Splish, splash, etc.

They said it would rain, and they did not lie.

We’ve gotten 0.38 inch since o-dark-thirty this morning, and while the Big Spigot seems to have been turned off for the moment, it’s due to open right back up this afternoon. Meanwhile, the wind is working overtime, trying to dry everything up again.

To absolutely no one’s surprise, wisdom remains elusive. I thought I was on the ball yesterday, slipping out for a short trail run in the late morning before the weather turned. But the afternoon proved dry and delightfully cool, ideal for cycling. And today is as you see, perfect for … for … well, for staying indoors, is what.

A smart fella would’ve ridden yesterday and run today. But as we all know, I will never be smart.

For instance, I fail to appreciate the brilliance of a gas-tax “holiday,” though Prez Joe clearly thinks it’s a swell idea.

Blast from the past.

First, there’s no guarantee that Big Oil won’t snatch up any newfound savings for itself as demand increases but supply does not. Second, it would mean less money in the Highway Trust Fund for Infrastructure Week, whenever that comes around. And third — it’s chump change.

As business economist Garrett Golding at the Federal Reserve Bank of Dallas told The New York Times: “It sounds like something is being done to lower gas prices, but there’s not a whole lot of there there.”

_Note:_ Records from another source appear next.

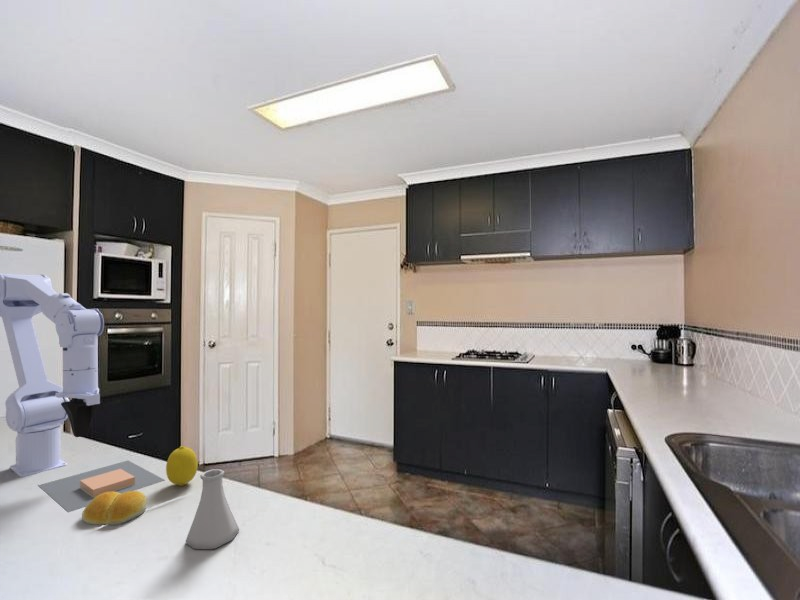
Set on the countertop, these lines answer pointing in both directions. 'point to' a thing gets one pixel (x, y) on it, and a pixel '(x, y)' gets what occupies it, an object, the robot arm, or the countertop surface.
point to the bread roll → (114, 508)
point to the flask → (212, 515)
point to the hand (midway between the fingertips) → (81, 435)
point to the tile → (107, 482)
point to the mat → (69, 487)
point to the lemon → (181, 466)
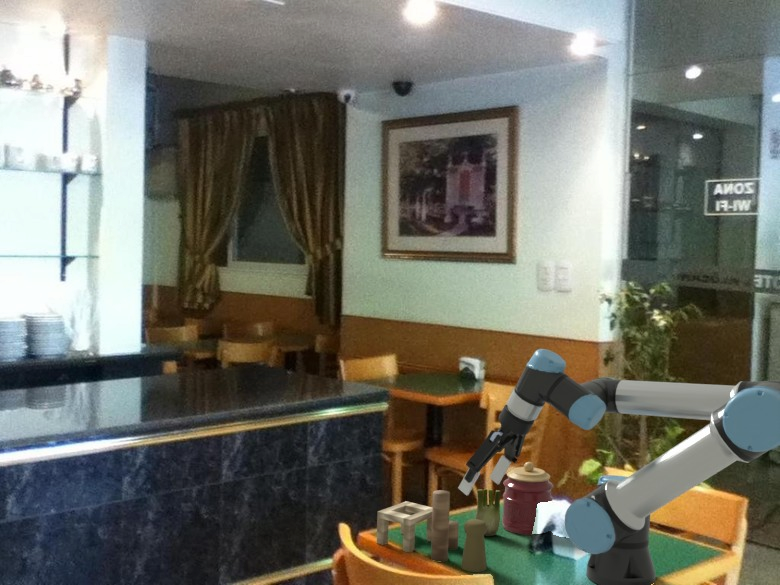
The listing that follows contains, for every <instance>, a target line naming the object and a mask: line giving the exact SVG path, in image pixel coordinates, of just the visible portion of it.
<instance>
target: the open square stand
mask: <svg viewBox="0 0 780 585" xmlns="http://www.w3.org/2000/svg"><path fill="white" fill-rule="evenodd" d="M432 509H433V506H427V505H423V504H419V503H415V502H413V501H412V502H411V501H408V500H407V501H406V500H405V501H403V502H400V503H398V504H394V505H393V506H390V507H386V508H383V509H381V510H378V511H377V514H376V515H377V517H376V520H377V521H376V544H378V545H382V546H384V545H387V544H389V522H393V523H396V524H400V534H401V535H402V551H403V552H406V553H411V551H412V552H414V551H415V545H416V544H415V543H416V542H415V540H416V525H417V524H419V523H421V522H424V521H426V537H425V538H426V539H425V540H427V542H430V541H431V540H432ZM386 543H387V544H386ZM413 550H414V551H413Z"/></svg>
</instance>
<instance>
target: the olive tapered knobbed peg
mask: <svg viewBox="0 0 780 585" xmlns="http://www.w3.org/2000/svg"><path fill="white" fill-rule="evenodd" d="M463 530H464V533H465V538H464V539H465V541H464V546H463V552H462V557H461V565H460V567H461V569H462V570H465V571H467V572H472V573H473V572H474V573H477V572H478V573H480V572H484V571H486V570H487V569H488V565H487V554H486V552H487V551H486V545H485V544H486V543H485V536H484V535H485V533H486V531H487V527H486V523H485V522H484V521H482V520H479V519H475V518H471V519H468V520H466V521H465V523H464V526H463Z"/></svg>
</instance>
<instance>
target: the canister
mask: <svg viewBox="0 0 780 585" xmlns="http://www.w3.org/2000/svg"><path fill="white" fill-rule="evenodd" d="M506 476H507V478H506V479H505V480H503V486H504V488H505V489H504V492H503V494H502V498H503V499H502V500H503V501H502V502H503V504H502V516H501V523H502V527H503V529H504V530H506V531H508V532H510V533H514V534H519V535H524V536H525V535H526V536H532V535H531V534H532V531H533V526H534V522H535V517H536V508H537V504H538V503H540V502H548V501H552V502H553V500H554V498H553V496H552V489H554V485H553V483H552V482H551V481H550V479H551V475H550V474H549V473H548V472H546V471H545V470H543V469H542V468H538V467H535V465H534V463H533V462H531V461H527V462H525V463H524V465H523V466H518V467H514V468H513V469H512V470H510V471H508V472H506Z"/></svg>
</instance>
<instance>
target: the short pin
mask: <svg viewBox="0 0 780 585" xmlns="http://www.w3.org/2000/svg"><path fill="white" fill-rule="evenodd" d="M459 525H460V524H459V521H456V520H450V519H449V539H448V549H450V550H457V549H459V528H460V526H459ZM450 550H449V551H450Z"/></svg>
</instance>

Mind you, I drive almost not at all, filling up the old rice rocket more or less quarterly. I don’t have a job to go to, or kids to ferry around and about. Your mileage may vary.

But as anyone who rides a bicycle knows, no matter how much the go-juice costs, there is an awful lot of automobile traffic on the roads at all hours of the day and night. These trips can’t all be mandatory; there’s plenty of elective driving going on there too.

Maybe instead of rifling the federal couch cushions for loose change and pretending it’s buried treasure, we should be reducing demand, which is the only real way to cut prices. Is your trip necessary?